_Written task_
Output the lines below word for word, starting at the first line of text and ending at the line that contains "i indicant en", both included. Leave the pictures out of your answer.

Saved data entries

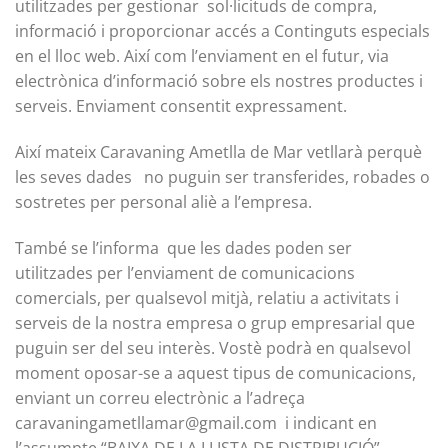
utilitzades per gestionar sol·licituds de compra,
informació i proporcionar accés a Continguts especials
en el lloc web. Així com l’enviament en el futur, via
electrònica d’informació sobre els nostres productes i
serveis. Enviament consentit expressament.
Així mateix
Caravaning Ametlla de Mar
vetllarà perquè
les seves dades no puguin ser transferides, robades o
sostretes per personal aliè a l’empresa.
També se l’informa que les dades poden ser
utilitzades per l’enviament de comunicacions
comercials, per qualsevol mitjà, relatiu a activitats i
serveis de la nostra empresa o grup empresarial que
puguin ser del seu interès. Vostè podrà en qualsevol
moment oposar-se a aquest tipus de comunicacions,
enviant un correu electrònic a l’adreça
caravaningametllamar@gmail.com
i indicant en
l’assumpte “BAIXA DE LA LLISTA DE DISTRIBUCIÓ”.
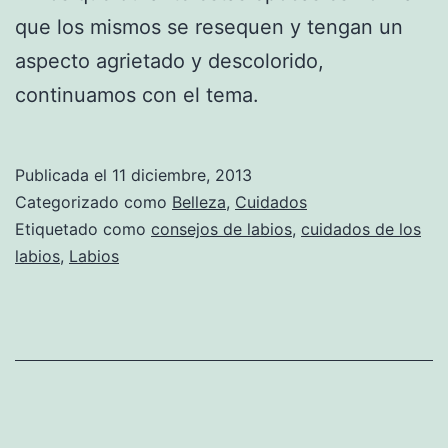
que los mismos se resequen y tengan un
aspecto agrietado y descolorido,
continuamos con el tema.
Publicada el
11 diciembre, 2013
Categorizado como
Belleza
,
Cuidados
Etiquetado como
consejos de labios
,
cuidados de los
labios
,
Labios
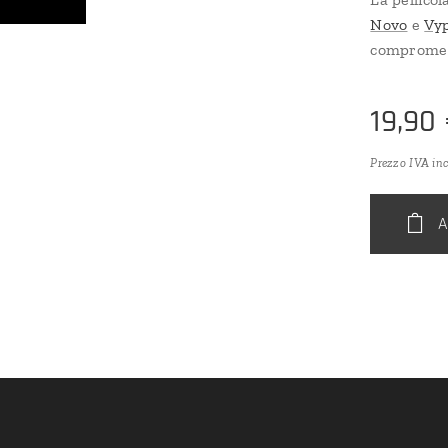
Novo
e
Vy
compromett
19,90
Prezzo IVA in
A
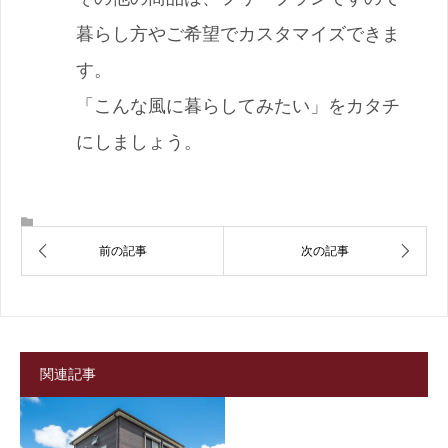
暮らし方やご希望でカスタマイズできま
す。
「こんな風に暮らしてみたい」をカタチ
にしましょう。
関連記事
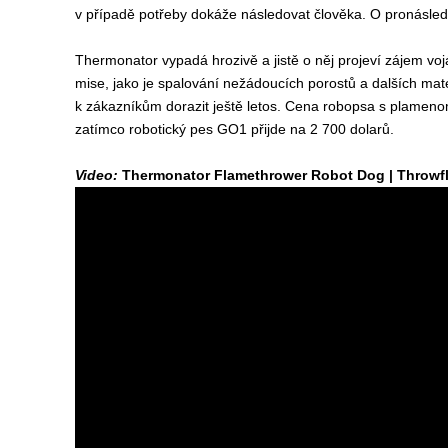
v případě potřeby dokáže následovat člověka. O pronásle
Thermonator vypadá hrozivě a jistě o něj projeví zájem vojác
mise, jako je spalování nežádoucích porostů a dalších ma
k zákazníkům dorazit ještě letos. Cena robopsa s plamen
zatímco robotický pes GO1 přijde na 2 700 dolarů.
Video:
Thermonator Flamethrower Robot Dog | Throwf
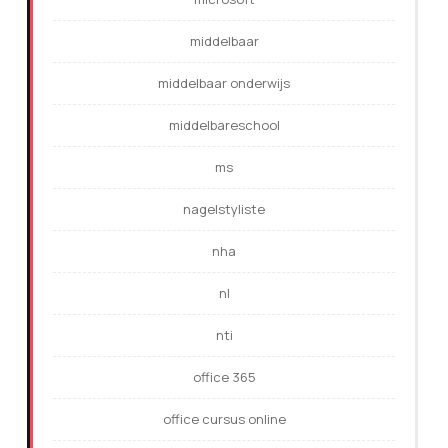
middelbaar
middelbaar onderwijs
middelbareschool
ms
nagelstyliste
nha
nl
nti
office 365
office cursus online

_Answer box_
utilitzades per gestionar sol·licituds de compra,
informació i proporcionar accés a Continguts especials
en el lloc web. Així com l’enviament en el futur, via
electrònica d’informació sobre els nostres productes i
serveis. Enviament consentit expressament.
Així mateix
Caravaning Ametlla de Mar
vetllarà perquè
les seves dades no puguin ser transferides, robades o
sostretes per personal aliè a l’empresa.
També se l’informa que les dades poden ser
utilitzades per l’enviament de comunicacions
comercials, per qualsevol mitjà, relatiu a activitats i
serveis de la nostra empresa o grup empresarial que
puguin ser del seu interès. Vostè podrà en qualsevol
moment oposar-se a aquest tipus de comunicacions,
enviant un correu electrònic a l’adreça
caravaningametllamar@gmail.com
i indicant en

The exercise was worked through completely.